The former Federal Reserve chairman does more than pour oil on the troubled water of George Bush's presidency
Sunday, September 23, 2007

We've come to expect this sort of thing from our barista. Along with our latte and a look at her tattoo, we get political analysis. Much of it concerning the war in Iraq. "It's about the oil, man." (Squirt of steam.) "It's all about the oil."

We weren't expecting this sort of thing from Alan Greenspan.

The fellow who led the Federal Reserve Board from 1987 to 2006, the renowned oracle of obfuscation, was shockingly clear this week. "I am saddened that it is politically inconvenient to acknowledge what everyone knows," he said. "The Iraq war is largely about oil."

Talk about your sound bite. This must be what happens when a money mandarin goes peddling a memoir to the masses. Greenspan offered no apology for his uncommon fling with frankness. After all, it's not as if we didn't know it anyway.

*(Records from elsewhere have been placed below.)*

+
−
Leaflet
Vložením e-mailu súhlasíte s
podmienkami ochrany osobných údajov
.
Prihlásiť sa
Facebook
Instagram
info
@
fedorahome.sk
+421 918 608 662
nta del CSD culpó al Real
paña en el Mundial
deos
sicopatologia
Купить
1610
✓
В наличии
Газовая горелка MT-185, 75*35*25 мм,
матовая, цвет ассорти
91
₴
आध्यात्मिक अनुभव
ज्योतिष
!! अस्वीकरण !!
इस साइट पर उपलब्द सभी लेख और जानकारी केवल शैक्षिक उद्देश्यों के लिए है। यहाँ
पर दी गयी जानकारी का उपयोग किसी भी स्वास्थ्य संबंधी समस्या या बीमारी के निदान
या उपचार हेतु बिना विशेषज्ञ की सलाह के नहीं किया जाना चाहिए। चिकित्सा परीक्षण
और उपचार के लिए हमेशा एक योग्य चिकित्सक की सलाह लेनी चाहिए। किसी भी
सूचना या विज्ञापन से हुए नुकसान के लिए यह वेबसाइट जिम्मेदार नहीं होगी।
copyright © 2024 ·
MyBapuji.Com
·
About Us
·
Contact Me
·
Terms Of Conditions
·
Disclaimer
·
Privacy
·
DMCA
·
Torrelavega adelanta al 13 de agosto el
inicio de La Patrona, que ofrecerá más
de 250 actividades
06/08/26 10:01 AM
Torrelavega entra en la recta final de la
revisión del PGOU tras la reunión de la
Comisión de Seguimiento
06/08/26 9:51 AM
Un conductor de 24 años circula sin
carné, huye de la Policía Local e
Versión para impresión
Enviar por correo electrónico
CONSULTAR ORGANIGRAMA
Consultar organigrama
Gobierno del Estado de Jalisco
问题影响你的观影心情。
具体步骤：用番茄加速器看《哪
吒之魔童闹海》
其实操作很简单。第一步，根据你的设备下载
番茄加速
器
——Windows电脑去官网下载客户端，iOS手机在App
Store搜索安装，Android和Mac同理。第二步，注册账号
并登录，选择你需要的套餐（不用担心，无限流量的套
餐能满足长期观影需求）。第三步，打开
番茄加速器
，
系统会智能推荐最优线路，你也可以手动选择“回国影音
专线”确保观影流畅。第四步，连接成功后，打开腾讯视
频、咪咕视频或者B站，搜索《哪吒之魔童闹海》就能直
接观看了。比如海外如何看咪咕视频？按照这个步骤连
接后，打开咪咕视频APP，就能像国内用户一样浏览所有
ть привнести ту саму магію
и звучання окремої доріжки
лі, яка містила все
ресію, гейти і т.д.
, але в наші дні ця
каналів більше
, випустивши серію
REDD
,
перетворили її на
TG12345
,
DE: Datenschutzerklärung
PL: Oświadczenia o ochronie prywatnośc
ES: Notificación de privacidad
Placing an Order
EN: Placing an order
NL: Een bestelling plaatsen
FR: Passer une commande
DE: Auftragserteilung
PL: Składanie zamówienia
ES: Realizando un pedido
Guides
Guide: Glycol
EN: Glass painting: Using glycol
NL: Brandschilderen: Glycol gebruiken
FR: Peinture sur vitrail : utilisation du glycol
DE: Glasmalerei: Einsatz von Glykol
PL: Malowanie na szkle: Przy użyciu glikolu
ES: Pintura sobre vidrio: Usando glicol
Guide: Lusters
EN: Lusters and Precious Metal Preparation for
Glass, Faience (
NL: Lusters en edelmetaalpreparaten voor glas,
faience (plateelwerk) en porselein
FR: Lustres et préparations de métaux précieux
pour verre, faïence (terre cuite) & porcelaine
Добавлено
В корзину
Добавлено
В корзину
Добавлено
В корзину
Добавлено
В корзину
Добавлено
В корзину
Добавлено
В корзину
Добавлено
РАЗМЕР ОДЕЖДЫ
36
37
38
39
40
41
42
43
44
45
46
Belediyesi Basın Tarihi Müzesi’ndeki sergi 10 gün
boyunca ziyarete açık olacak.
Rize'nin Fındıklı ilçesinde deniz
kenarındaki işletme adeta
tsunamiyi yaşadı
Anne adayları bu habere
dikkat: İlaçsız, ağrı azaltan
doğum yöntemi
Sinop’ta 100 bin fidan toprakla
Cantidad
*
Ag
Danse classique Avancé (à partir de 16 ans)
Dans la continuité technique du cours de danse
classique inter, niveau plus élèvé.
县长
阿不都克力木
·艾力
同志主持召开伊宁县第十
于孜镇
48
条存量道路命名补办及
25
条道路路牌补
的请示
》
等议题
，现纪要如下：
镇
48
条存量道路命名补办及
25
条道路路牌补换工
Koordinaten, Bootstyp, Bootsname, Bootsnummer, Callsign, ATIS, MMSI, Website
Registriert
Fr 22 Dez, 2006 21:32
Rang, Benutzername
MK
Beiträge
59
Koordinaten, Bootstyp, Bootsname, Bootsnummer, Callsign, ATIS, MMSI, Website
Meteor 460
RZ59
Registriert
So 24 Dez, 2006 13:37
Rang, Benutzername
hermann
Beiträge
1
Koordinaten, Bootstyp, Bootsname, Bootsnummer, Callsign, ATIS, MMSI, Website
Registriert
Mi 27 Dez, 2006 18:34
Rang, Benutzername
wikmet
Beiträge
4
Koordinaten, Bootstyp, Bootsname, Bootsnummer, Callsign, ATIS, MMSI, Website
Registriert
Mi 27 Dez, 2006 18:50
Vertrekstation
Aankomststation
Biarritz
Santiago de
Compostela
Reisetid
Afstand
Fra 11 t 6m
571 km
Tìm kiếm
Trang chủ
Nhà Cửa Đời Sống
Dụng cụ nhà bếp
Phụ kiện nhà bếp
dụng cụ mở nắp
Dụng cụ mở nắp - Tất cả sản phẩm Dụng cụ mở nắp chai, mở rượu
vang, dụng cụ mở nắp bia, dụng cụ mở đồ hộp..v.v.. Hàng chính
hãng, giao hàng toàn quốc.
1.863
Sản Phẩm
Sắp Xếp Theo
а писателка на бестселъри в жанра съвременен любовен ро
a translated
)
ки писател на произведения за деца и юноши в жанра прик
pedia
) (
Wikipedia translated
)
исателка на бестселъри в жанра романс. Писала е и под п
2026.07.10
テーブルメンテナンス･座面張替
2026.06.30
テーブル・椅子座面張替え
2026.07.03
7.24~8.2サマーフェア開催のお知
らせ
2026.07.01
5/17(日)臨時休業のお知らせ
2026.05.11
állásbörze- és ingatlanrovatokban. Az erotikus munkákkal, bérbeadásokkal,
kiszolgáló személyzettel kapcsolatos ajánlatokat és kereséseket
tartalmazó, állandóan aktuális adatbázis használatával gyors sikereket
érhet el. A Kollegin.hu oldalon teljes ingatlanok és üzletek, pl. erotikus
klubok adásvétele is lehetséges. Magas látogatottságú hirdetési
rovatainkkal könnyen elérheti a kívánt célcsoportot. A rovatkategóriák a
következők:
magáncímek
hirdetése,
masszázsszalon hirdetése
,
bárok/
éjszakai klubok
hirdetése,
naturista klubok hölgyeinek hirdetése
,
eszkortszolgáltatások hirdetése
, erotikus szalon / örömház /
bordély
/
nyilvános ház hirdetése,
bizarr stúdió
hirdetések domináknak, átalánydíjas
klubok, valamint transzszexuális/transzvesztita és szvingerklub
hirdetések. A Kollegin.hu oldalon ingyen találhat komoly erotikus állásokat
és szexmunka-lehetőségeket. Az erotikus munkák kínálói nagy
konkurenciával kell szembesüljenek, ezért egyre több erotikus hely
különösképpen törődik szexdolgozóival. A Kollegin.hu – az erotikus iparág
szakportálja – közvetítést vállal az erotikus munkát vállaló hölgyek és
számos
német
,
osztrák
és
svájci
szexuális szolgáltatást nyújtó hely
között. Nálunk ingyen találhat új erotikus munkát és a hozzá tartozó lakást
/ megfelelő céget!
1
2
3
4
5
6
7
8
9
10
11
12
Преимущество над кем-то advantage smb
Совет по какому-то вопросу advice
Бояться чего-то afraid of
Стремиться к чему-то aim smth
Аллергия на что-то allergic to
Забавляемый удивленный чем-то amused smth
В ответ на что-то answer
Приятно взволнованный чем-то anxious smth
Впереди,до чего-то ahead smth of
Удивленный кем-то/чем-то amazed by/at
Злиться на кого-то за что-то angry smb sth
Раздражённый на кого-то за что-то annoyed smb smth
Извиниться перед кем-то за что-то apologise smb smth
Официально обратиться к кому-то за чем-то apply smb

George Bush certainly knew it. Not that he ever actually said so, of course. But then, from the start, some people believe this war has worn a Monty Python layer. It's about building democracy in the desert. Nudge, nudge. It's about weapons of mass destruction Wink, wink. Truth be told, the war was -- is -- about many things. It's about a great empire exercising its muscle. It's about revenge, real and imagined. It's about a culture on the wax versus a culture on the wane. And, yes, it's about oil.

Greenspan, whose 531-page "The Age of Turbulence" was published Monday, has long been known for a certain lack of directness. This, after all, is the fellow who told us the best way to foretell an economic downtown was to track the slowing sale of men's underpants. But on our need for oil, Greenspan saw no need to stay undercover. It wasn't just the oil beneath Iraqi sands that was causing consternation, he said. Saddam Hussein cast covetous eyes on the Straits of Hormuz, through which pass almost 20 million gallons of oil each day. Disruption of as few as 4 million barrels a day, Greenspan said, might have caused prices to surge by as much as 50 percent. The result would have been "chaos" in the well-lubricated global village.

There's something even more disquieting than this notion that we were taken to war by a president who didn't believe we were up to swallowing its true cause. It's what Greenspan calls the president's lack of "fiscal discipline" and the "dysfunctional government" over which he rules. We may just be the first country in history that tried to fight a war while cutting taxes. Not once, not twice, but three times.

As we all continue our merry Wal-Mart way, we may not be paying for this war now, because we're borrowing all those billions from the Chinese. But make no mistake, we will be paying for this war later. And we will be doing so for a very long time.

And that's the most inconvenient truth of all.